(Stored items)
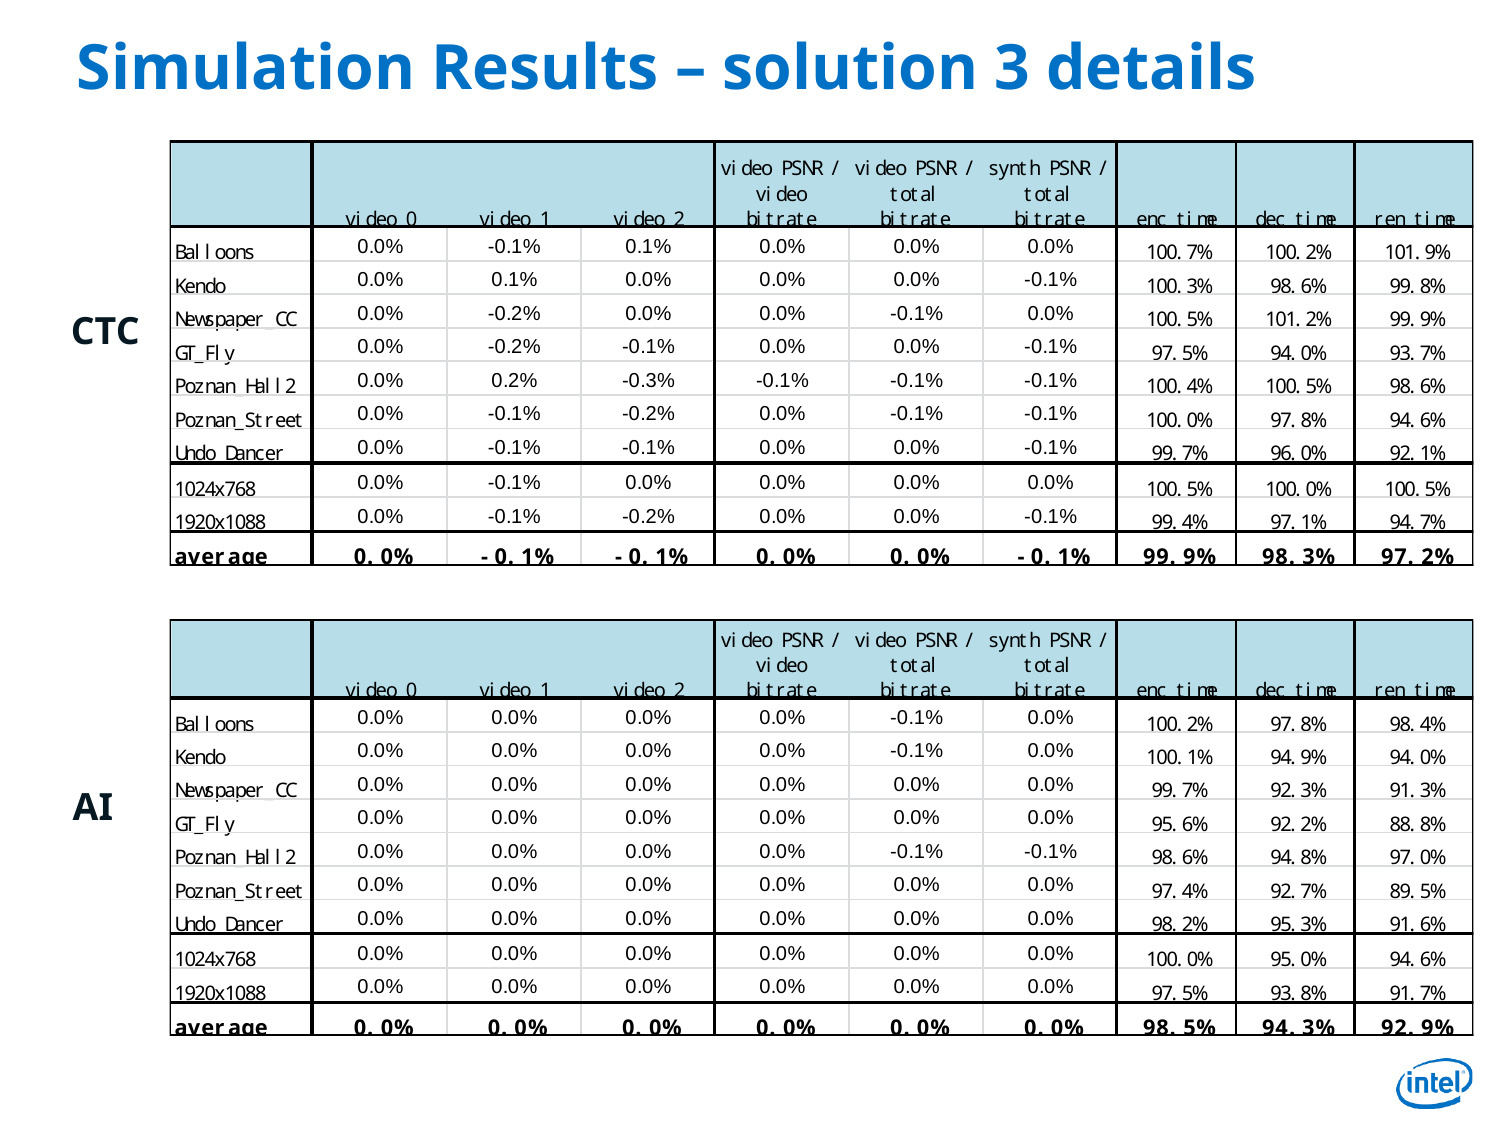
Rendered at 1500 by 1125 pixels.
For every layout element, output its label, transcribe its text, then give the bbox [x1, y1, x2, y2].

picture [169, 140, 1476, 568]
picture [169, 619, 1476, 1038]
text_box AI [57, 775, 129, 836]
text_box CTC [55, 299, 155, 360]
picture [1396, 1058, 1473, 1109]
title Simulation Results – solution 3 details [76, 39, 1427, 135]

* Required work: Your task is to reproduce exactly the lines that begin at the line containing "For every layout" and end at the final line of the data above.

* Answer for this exercise:
For every layout element, output its label, transcribe its text, then give the bbox [x1, y1, x2, y2].

picture [169, 140, 1476, 568]
picture [169, 619, 1476, 1038]
text_box AI [57, 775, 129, 836]
text_box CTC [55, 299, 155, 360]
picture [1396, 1058, 1473, 1109]
title Simulation Results – solution 3 details [76, 39, 1427, 135]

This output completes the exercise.